Your task is to copy the data exactly while leaving out every picture.
(Materials provided)
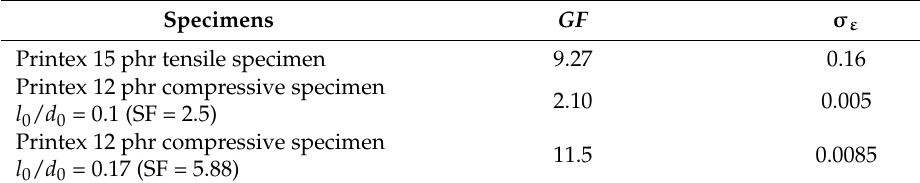
Table 6. Gauge factor and standard deviation of linear models adopted.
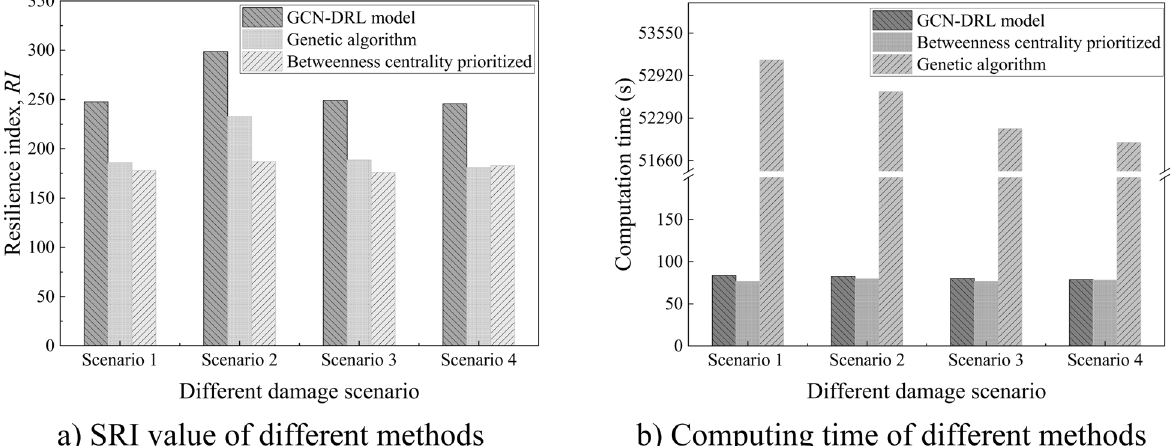
Fig. 12 Comparison of the system recovery based on repair decisions by different methods a the final SRI; b the computational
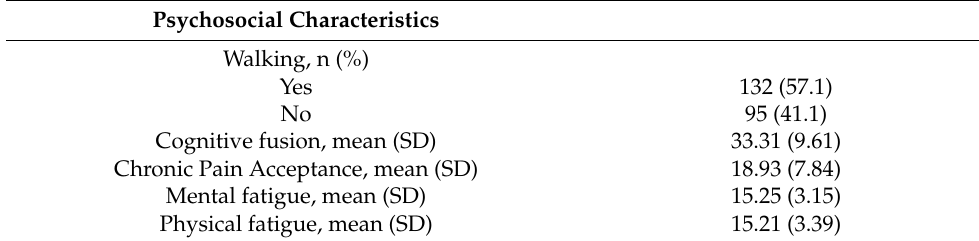
Table 1. Descriptive statistics for psychosocial characteristics ( n =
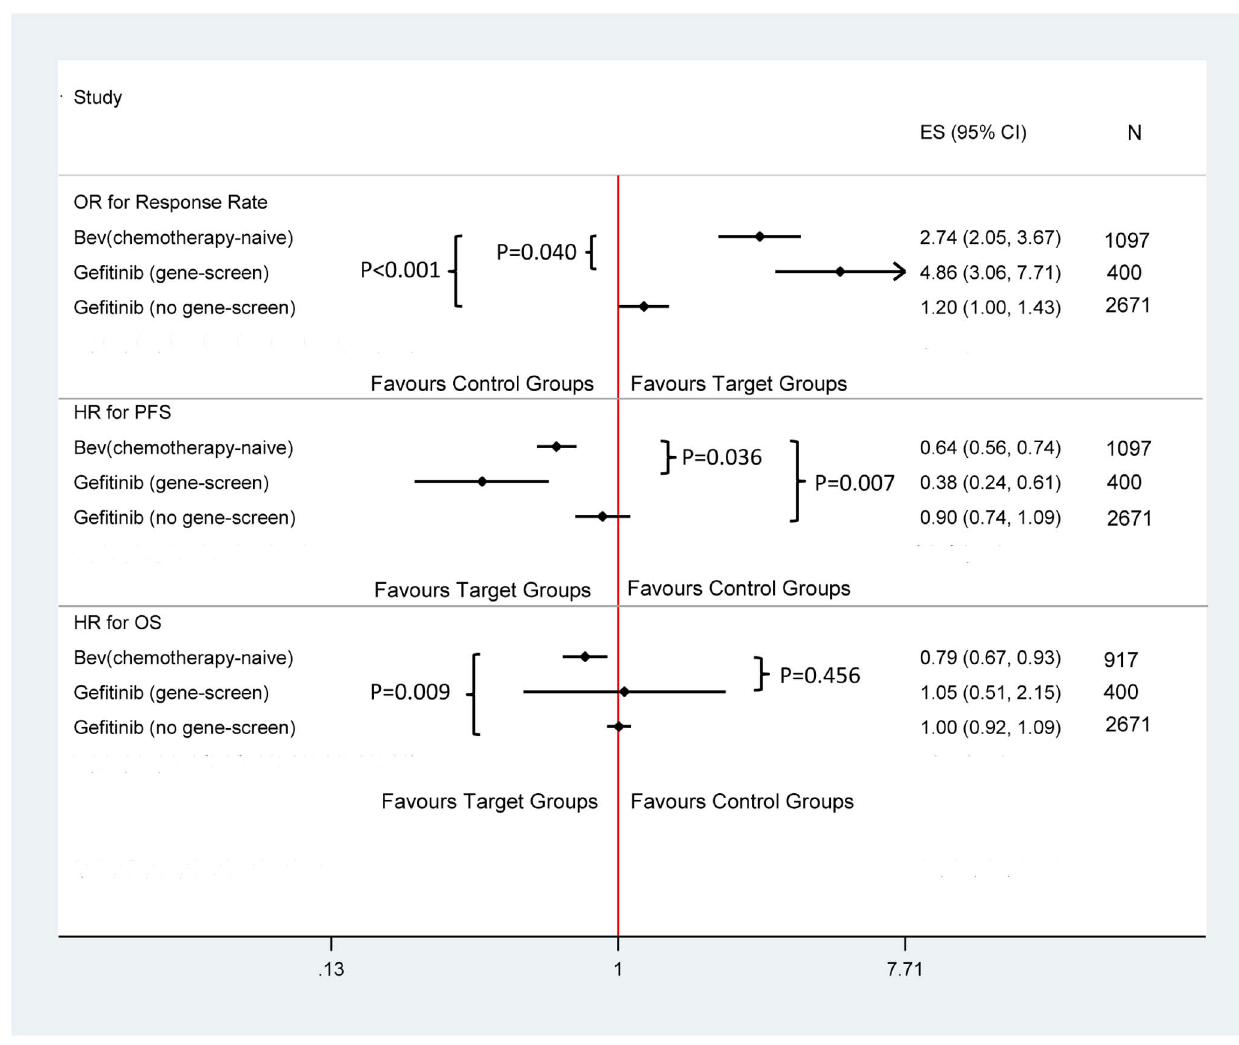
Figure 3. Response rate, PFS, OS of Bevacizumab versus Gefitinib in NSCLC patients with different EGFR status.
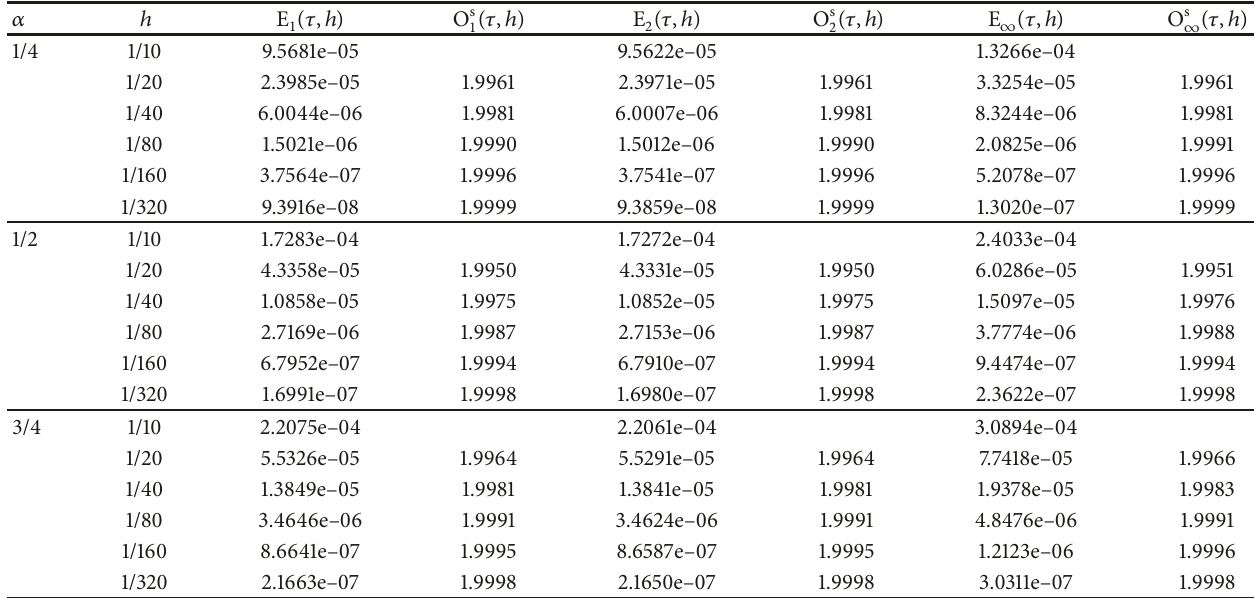
Table 3: The errors and the temporal convergence orders of the compact difference scheme (23) for Example 2 (𝜏 = 1/100) .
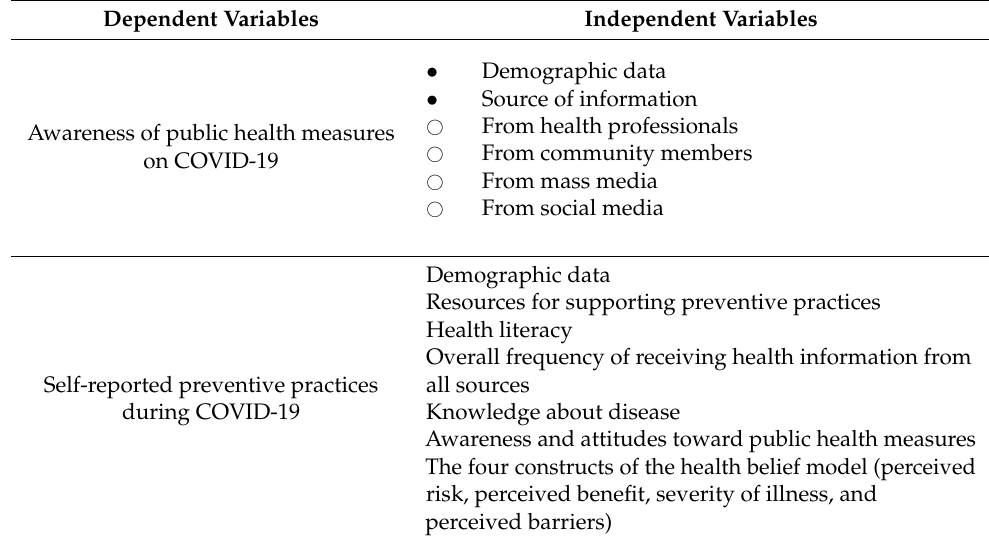
Table 1. Dependent variables and independent variables for analytic study.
(End Materials provided)
Solution:
Table 6. Gauge factor and standard deviation of linear models adopted.
Fig. 12 Comparison of the system recovery based on repair decisions by different methods a the final SRI; b the computational
Table 1. Descriptive statistics for psychosocial characteristics ( n =
Figure 3. Response rate, PFS, OS of Bevacizumab versus Gefitinib in NSCLC patients with different EGFR status.
Table 3: The errors and the temporal convergence orders of the compact difference scheme (23) for Example 2 (𝜏 = 1/100) .
Table 1. Dependent variables and independent variables for analytic study.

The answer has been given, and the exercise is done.